* [PROMPT]
Copy every line of text from the material below verbatim, and omit the pictures.
##############################
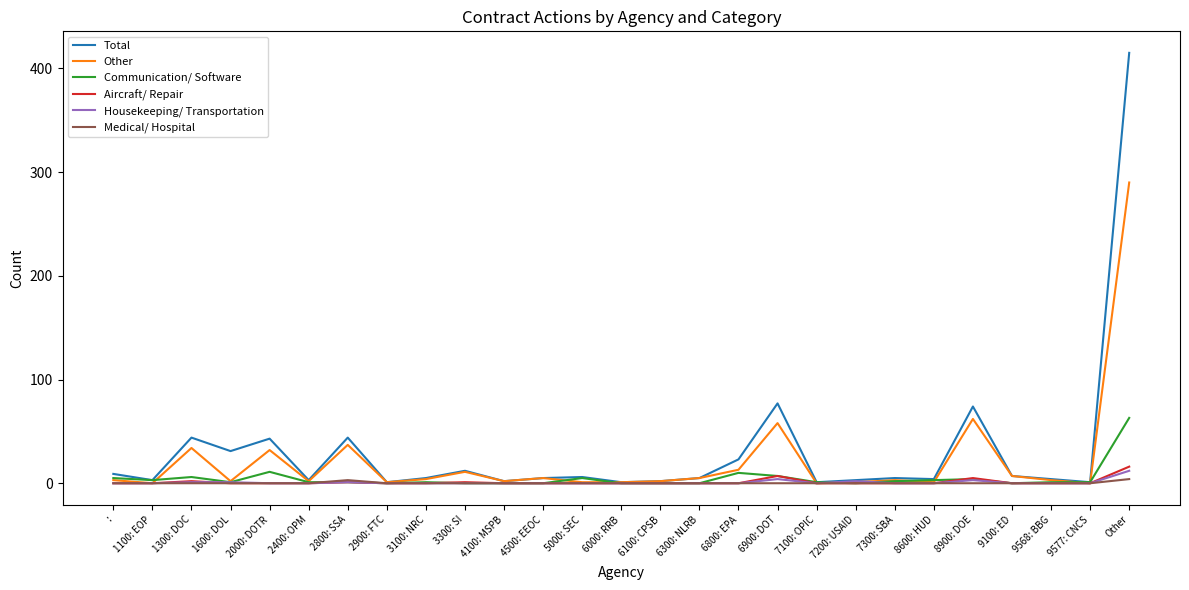

Is it true that Communication/ Software equals 39 at 2900: FTC?

False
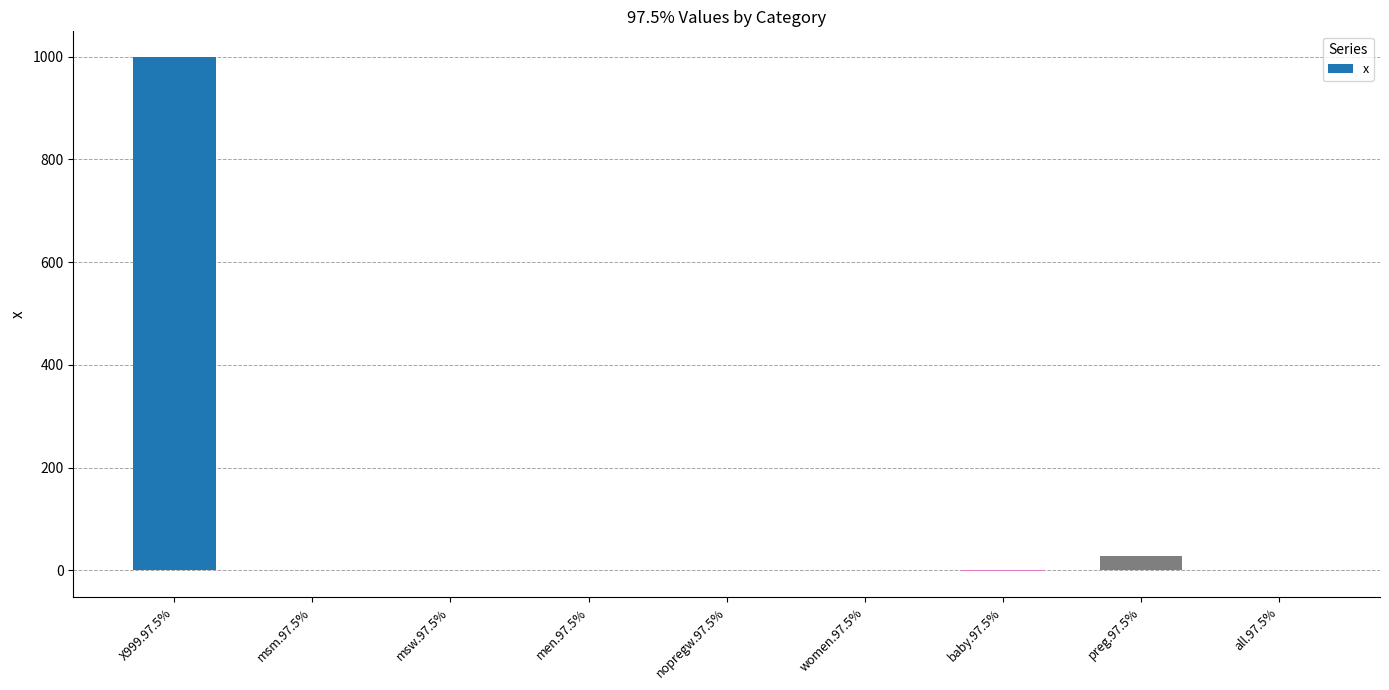

True or false: the data shows 0.2 at men.97.5%.

True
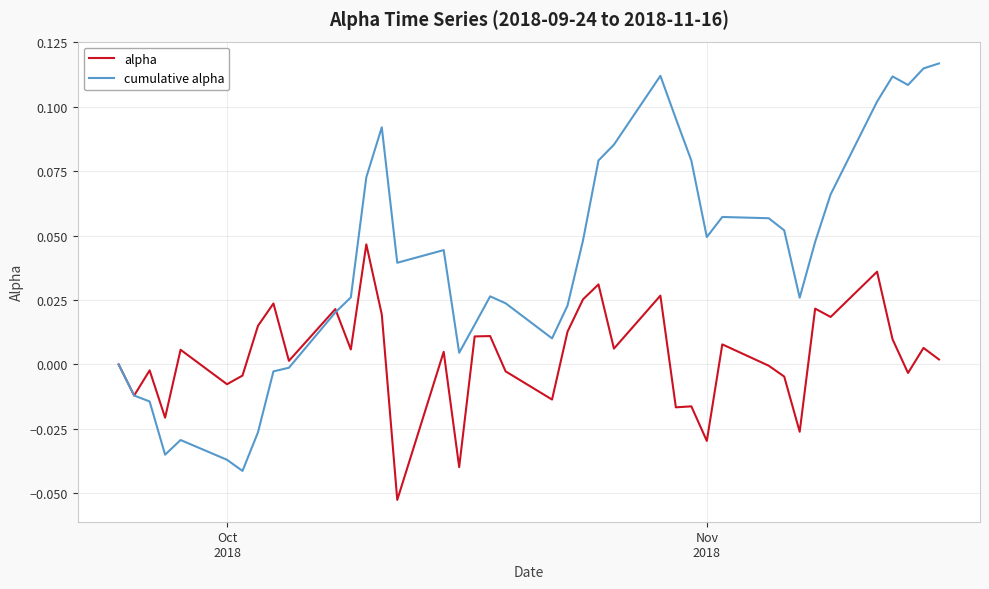

What are all the series names shown in the legend?

alpha, cumulative alpha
##############################
* [FINISHED TASK]
Is it true that Communication/ Software equals 39 at 2900: FTC?

False

True or false: the data shows 0.2 at men.97.5%.

True

What are all the series names shown in the legend?

alpha, cumulative alpha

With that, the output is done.